** Input data follows **

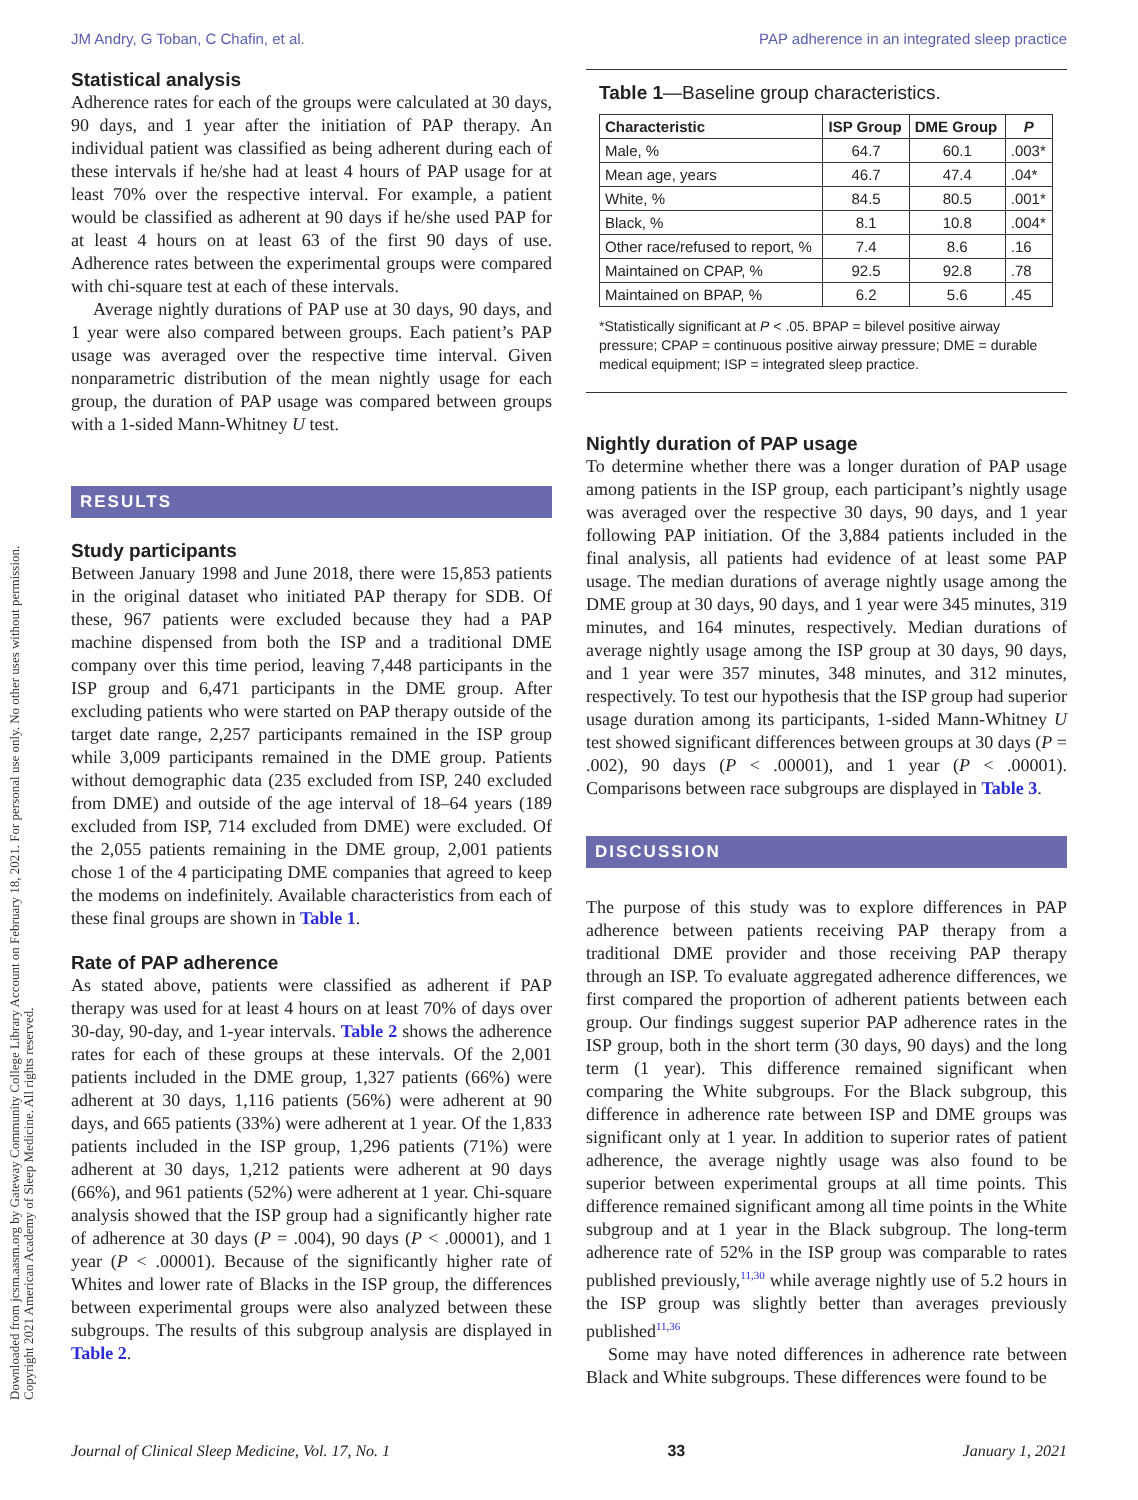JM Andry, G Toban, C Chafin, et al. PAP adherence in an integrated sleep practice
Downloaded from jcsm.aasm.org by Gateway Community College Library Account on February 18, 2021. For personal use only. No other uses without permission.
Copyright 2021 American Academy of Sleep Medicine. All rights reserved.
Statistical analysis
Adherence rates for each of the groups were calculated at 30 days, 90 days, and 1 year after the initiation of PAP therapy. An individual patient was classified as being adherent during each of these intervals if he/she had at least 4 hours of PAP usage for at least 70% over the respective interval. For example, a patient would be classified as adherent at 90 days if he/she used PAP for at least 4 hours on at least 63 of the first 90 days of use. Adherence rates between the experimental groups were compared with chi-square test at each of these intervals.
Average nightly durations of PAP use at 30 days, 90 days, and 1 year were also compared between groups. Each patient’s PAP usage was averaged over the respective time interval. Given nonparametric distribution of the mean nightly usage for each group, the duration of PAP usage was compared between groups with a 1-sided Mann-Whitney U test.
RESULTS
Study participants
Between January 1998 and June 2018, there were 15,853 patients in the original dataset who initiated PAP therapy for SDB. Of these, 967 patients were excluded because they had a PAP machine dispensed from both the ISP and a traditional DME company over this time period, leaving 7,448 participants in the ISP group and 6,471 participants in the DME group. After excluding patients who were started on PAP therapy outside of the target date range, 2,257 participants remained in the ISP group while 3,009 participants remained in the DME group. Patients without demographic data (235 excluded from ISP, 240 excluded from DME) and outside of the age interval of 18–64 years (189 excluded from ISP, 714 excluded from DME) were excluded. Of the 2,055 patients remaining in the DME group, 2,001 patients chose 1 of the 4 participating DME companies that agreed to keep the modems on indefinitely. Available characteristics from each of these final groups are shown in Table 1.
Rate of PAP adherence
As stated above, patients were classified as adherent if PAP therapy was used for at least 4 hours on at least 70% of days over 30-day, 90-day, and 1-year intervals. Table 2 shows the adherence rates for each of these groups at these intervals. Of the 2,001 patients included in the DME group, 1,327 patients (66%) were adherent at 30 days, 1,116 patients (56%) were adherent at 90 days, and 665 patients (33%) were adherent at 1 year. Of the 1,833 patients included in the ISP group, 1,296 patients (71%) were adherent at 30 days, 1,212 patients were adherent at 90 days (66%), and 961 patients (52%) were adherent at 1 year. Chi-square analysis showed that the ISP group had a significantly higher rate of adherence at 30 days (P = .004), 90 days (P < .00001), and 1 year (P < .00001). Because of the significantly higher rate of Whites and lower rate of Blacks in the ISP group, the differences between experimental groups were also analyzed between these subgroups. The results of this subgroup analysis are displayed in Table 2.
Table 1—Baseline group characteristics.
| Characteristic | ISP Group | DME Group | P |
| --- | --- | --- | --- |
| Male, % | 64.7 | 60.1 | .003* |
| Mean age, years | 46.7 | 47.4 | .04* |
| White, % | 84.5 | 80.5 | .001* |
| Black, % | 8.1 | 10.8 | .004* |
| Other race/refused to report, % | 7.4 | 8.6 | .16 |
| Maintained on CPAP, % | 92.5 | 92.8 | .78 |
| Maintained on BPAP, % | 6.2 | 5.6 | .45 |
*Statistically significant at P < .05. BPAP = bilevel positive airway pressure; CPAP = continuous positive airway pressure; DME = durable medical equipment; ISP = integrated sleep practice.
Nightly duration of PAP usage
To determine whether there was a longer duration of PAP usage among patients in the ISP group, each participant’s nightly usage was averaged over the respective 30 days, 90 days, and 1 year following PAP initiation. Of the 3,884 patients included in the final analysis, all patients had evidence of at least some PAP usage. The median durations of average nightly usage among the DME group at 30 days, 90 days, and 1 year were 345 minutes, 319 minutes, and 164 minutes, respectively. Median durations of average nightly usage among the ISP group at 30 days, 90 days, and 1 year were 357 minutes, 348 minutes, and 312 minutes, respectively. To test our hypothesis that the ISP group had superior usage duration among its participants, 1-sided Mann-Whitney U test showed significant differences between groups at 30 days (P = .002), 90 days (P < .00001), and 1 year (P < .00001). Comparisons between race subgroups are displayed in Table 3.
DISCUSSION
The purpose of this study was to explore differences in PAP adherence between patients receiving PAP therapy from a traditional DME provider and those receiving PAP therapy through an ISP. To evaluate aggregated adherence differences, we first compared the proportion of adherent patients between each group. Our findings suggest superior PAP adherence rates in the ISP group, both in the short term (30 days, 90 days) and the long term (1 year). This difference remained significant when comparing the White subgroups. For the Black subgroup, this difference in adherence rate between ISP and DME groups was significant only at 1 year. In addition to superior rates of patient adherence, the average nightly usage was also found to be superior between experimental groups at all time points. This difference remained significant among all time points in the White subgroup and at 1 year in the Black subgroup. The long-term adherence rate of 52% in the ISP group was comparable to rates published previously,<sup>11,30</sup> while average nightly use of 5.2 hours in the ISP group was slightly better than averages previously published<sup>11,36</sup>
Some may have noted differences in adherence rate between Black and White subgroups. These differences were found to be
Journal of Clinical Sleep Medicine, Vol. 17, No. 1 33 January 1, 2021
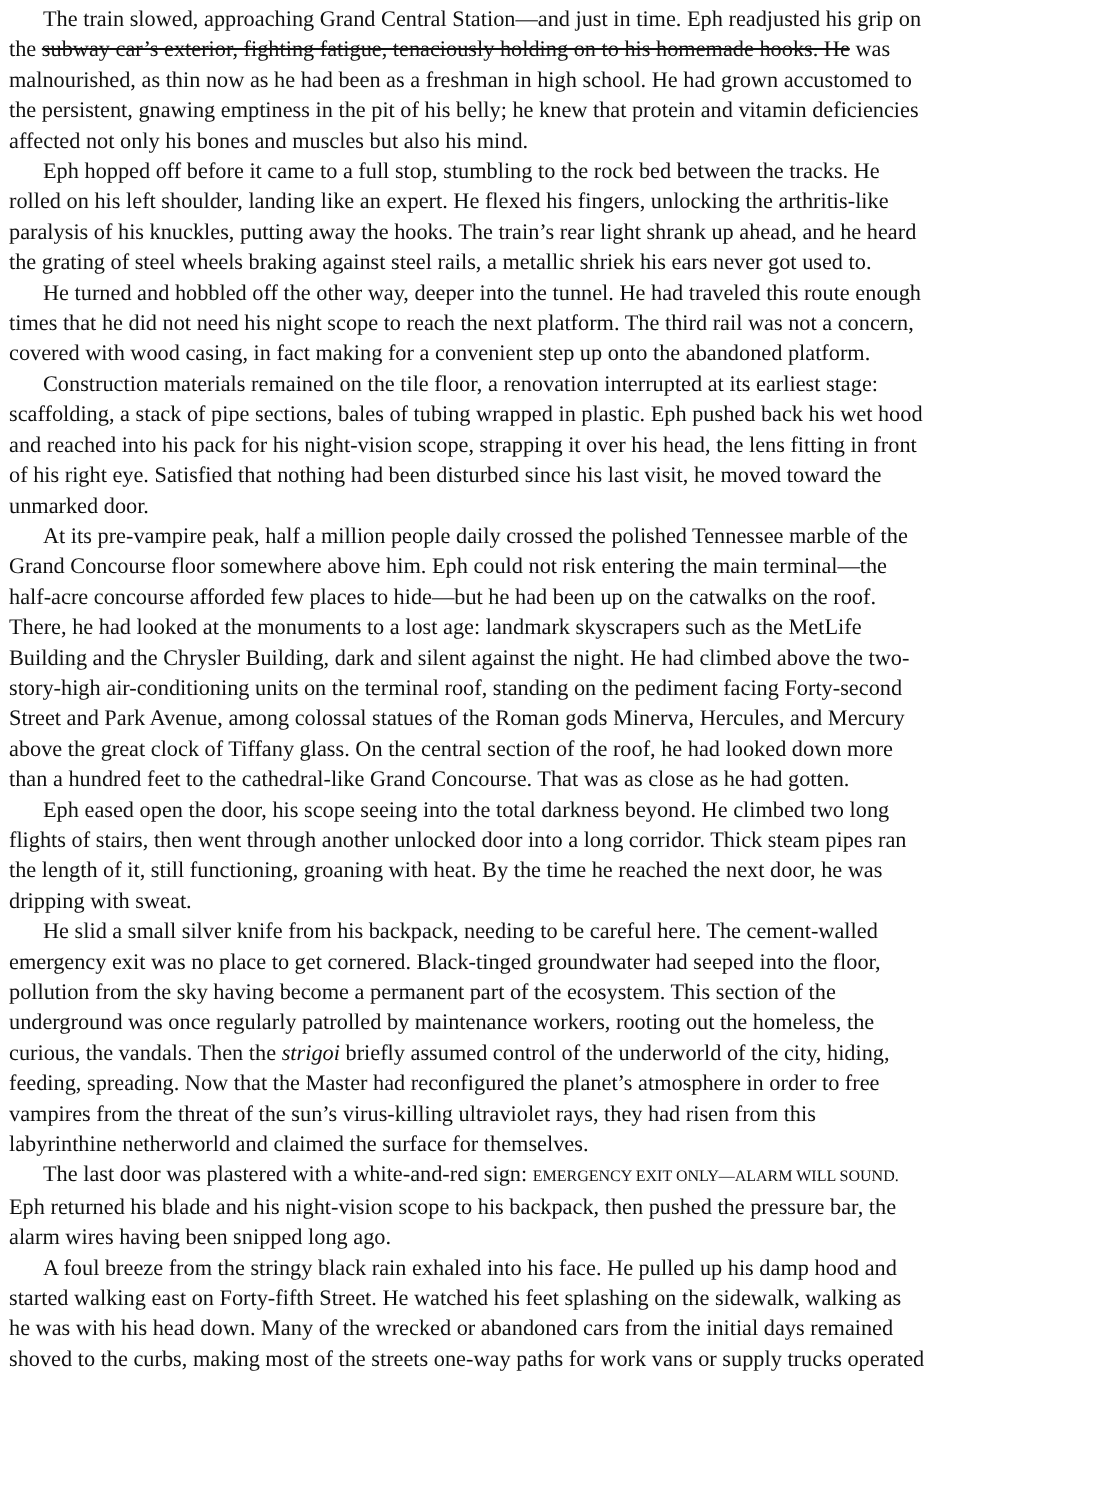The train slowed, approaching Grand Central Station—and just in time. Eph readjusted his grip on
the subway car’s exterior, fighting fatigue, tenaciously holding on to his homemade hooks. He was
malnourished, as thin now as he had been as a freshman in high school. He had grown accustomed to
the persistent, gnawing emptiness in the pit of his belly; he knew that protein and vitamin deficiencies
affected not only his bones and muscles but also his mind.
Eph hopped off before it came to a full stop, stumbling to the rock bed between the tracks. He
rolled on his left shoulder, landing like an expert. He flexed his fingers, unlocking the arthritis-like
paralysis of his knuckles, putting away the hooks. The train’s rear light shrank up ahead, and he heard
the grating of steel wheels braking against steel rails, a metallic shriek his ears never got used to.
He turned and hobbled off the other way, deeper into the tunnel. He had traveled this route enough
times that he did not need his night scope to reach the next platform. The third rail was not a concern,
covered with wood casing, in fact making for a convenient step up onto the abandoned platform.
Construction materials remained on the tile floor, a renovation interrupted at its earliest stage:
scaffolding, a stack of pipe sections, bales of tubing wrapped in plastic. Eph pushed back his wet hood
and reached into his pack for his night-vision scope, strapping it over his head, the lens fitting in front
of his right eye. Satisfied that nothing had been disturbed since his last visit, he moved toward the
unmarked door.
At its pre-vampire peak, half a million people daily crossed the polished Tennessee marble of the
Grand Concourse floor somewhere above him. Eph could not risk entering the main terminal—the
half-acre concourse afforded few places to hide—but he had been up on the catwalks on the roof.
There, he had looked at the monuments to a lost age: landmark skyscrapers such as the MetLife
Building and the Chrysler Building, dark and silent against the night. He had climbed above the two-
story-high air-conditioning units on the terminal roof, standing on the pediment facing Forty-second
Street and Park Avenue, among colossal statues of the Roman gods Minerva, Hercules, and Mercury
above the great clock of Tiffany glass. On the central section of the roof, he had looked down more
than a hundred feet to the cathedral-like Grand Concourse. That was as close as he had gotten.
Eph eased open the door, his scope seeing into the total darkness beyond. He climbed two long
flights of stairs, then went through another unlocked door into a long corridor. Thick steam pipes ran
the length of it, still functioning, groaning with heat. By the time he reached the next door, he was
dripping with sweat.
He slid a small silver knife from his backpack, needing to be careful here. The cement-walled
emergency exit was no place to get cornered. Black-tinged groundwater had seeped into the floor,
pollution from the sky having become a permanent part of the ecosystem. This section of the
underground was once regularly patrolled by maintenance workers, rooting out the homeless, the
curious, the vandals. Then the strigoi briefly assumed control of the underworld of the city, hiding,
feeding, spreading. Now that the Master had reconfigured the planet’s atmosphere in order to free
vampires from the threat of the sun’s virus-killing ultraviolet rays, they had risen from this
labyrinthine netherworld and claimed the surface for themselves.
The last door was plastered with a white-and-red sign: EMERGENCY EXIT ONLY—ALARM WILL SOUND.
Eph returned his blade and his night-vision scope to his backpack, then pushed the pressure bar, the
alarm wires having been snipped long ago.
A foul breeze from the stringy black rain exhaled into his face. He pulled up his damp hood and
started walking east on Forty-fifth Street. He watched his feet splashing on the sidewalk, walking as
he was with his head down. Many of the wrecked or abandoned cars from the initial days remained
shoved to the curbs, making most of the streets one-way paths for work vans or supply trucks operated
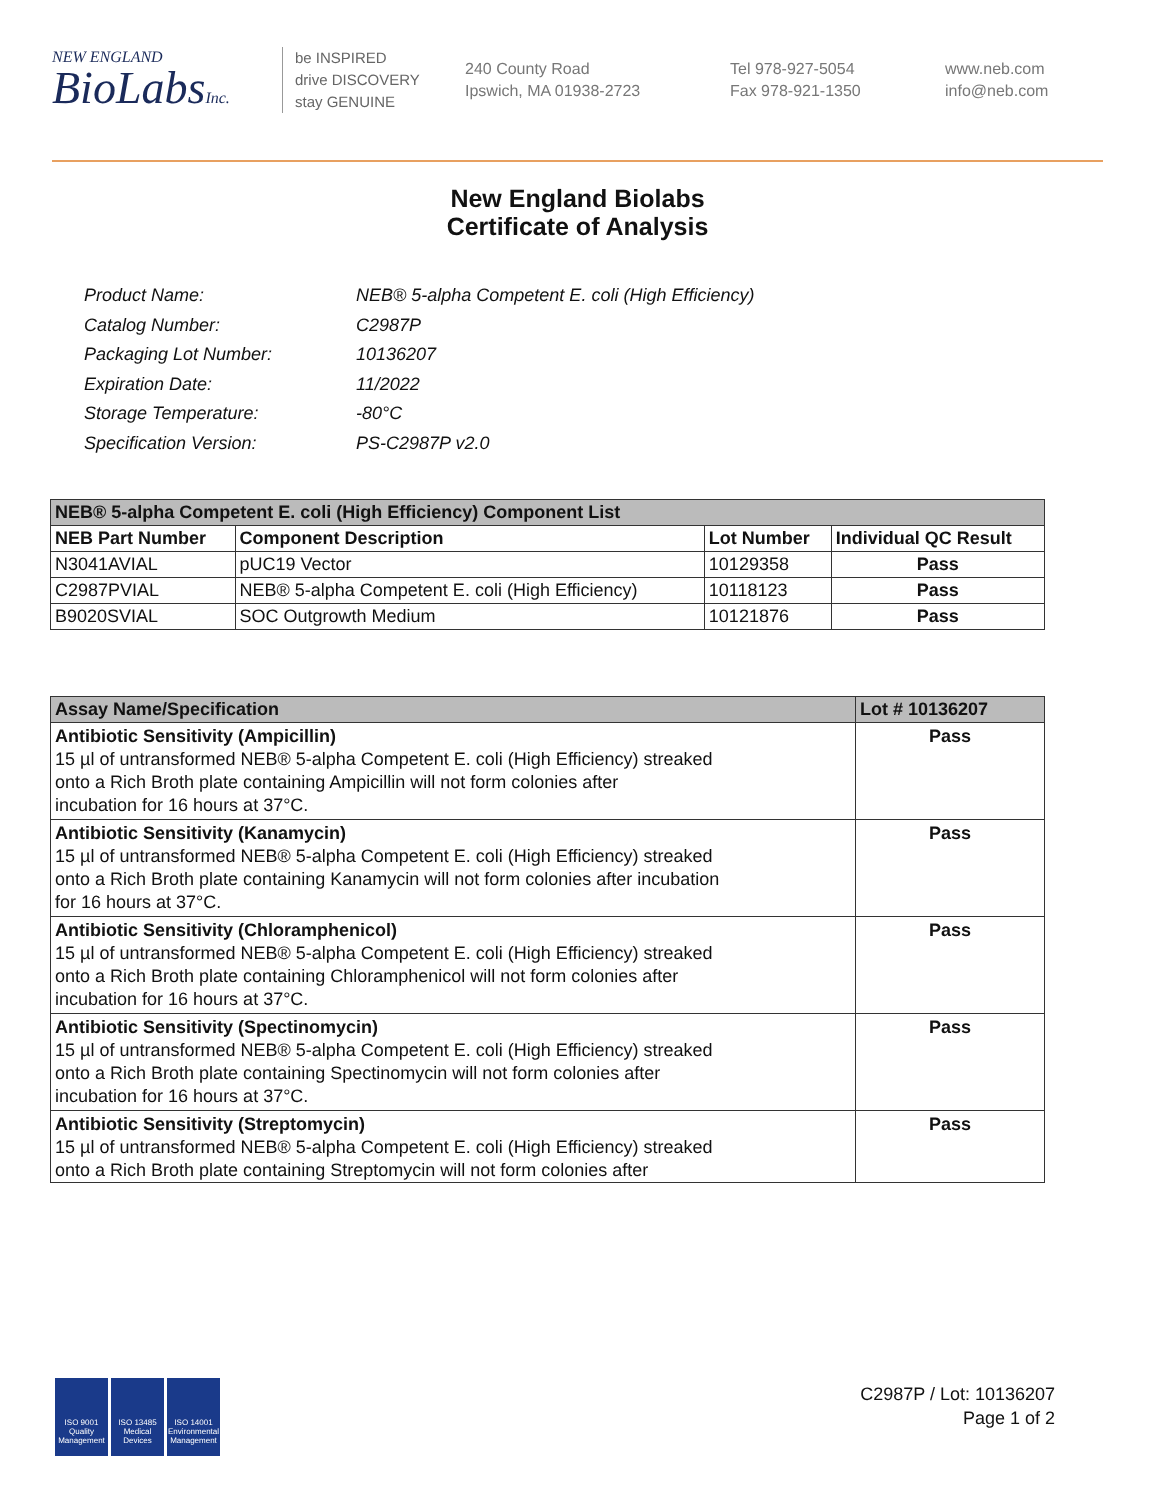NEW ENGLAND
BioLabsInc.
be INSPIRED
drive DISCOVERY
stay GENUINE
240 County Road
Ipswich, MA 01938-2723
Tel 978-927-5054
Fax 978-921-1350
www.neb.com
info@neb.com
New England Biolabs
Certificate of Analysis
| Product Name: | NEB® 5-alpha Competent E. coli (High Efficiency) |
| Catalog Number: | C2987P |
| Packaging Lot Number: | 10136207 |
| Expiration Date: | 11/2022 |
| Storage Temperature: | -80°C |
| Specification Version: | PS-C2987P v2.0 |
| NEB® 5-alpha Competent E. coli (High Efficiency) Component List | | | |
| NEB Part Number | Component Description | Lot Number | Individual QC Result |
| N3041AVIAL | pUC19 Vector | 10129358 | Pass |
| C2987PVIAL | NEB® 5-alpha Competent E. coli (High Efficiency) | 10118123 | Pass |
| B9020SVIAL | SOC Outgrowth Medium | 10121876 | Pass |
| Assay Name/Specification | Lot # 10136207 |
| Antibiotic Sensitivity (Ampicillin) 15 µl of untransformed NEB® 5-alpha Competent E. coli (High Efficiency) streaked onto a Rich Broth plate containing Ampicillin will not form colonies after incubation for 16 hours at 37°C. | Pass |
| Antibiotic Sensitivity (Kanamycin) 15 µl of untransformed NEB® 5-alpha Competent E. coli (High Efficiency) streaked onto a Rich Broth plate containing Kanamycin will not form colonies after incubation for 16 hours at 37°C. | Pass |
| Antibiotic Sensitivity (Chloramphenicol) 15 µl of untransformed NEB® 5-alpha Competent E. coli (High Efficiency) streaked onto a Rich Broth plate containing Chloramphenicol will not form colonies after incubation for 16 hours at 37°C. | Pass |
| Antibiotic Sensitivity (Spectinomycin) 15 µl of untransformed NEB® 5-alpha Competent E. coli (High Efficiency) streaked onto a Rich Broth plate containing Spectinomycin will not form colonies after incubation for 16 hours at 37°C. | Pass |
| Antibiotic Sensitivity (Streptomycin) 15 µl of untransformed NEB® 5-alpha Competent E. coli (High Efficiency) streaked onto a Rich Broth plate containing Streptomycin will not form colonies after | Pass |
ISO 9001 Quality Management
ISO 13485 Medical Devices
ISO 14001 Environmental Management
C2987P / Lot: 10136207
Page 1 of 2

** End of Input data **

Work to complete: In the listing above, locate the line containing "be INSPIRED" and the line containing "Date: | 11/2022 |". Extract those two lines and every line between them, exactly as written, and only those.

Response area:
be INSPIRED
drive DISCOVERY
stay GENUINE
240 County Road
Ipswich, MA 01938-2723
Tel 978-927-5054
Fax 978-921-1350
www.neb.com
info@neb.com
New England Biolabs
Certificate of Analysis
| Product Name: | NEB® 5-alpha Competent E. coli (High Efficiency) |
| Catalog Number: | C2987P |
| Packaging Lot Number: | 10136207 |
| Expiration Date: | 11/2022 |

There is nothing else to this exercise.